_Exercise prompt_.
Give back, unchanged, each line from the one containing "- APlayerController::AddYawInput(float val)" through the last line of the entries below.

_Materials provided_.
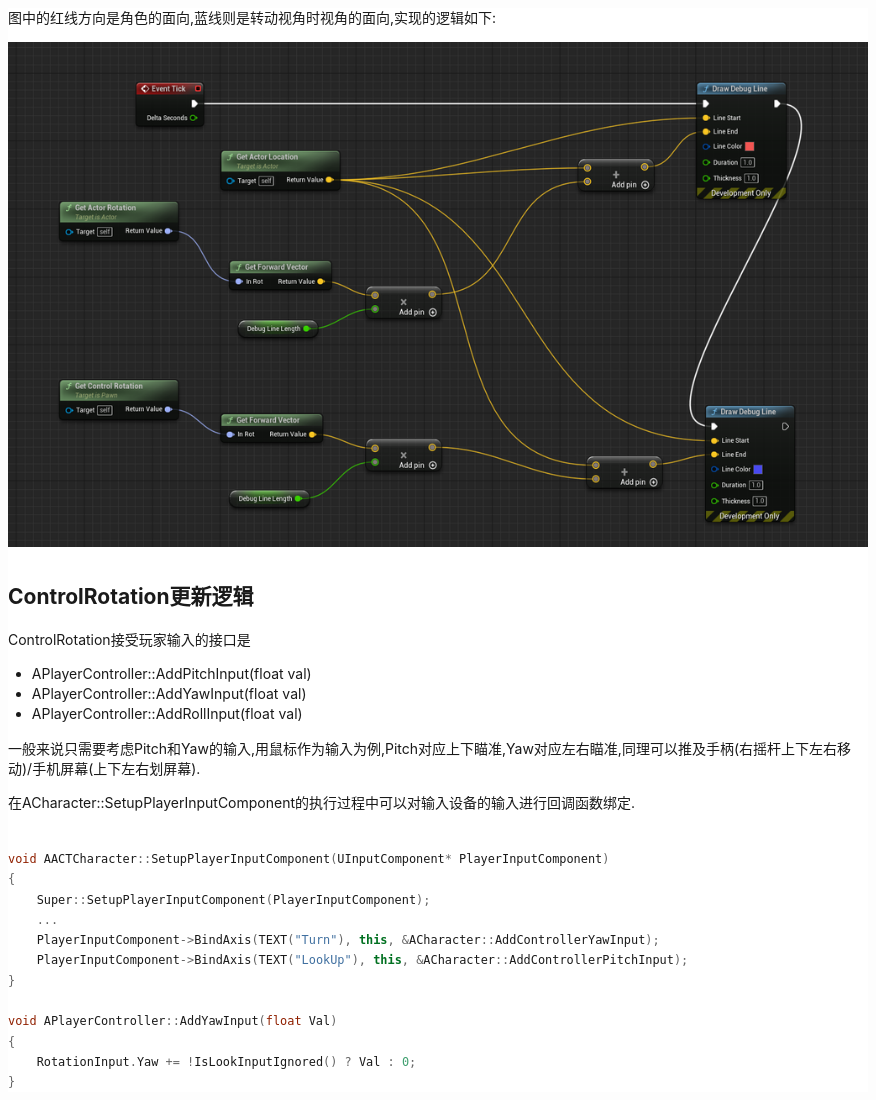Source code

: 图中的红线方向是角色的面向,蓝线则是转动视角时视角的面向,实现的逻辑如下:

![](UEController/DebugDrawLine.png)


## ControlRotation更新逻辑

ControlRotation接受玩家输入的接口是

- APlayerController::AddPitchInput(float val)
- APlayerController::AddYawInput(float val)
- APlayerController::AddRollInput(float val)
  
一般来说只需要考虑Pitch和Yaw的输入,用鼠标作为输入为例,Pitch对应上下瞄准,Yaw对应左右瞄准,同理可以推及手柄(右摇杆上下左右移动)/手机屏幕(上下左右划屏幕).

在ACharacter::SetupPlayerInputComponent的执行过程中可以对输入设备的输入进行回调函数绑定.

```cpp

void AACTCharacter::SetupPlayerInputComponent(UInputComponent* PlayerInputComponent)
{
	Super::SetupPlayerInputComponent(PlayerInputComponent);
	...
	PlayerInputComponent->BindAxis(TEXT("Turn"), this, &ACharacter::AddControllerYawInput);
	PlayerInputComponent->BindAxis(TEXT("LookUp"), this, &ACharacter::AddControllerPitchInput);
}

void APlayerController::AddYawInput(float Val)
{
	RotationInput.Yaw += !IsLookInputIgnored() ? Val : 0;
}
```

_Your solution_.
- APlayerController::AddYawInput(float val)
- APlayerController::AddRollInput(float val)
  
一般来说只需要考虑Pitch和Yaw的输入,用鼠标作为输入为例,Pitch对应上下瞄准,Yaw对应左右瞄准,同理可以推及手柄(右摇杆上下左右移动)/手机屏幕(上下左右划屏幕).

在ACharacter::SetupPlayerInputComponent的执行过程中可以对输入设备的输入进行回调函数绑定.

```cpp

void AACTCharacter::SetupPlayerInputComponent(UInputComponent* PlayerInputComponent)
{
	Super::SetupPlayerInputComponent(PlayerInputComponent);
	...
	PlayerInputComponent->BindAxis(TEXT("Turn"), this, &ACharacter::AddControllerYawInput);
	PlayerInputComponent->BindAxis(TEXT("LookUp"), this, &ACharacter::AddControllerPitchInput);
}

void APlayerController::AddYawInput(float Val)
{
	RotationInput.Yaw += !IsLookInputIgnored() ? Val : 0;
}
```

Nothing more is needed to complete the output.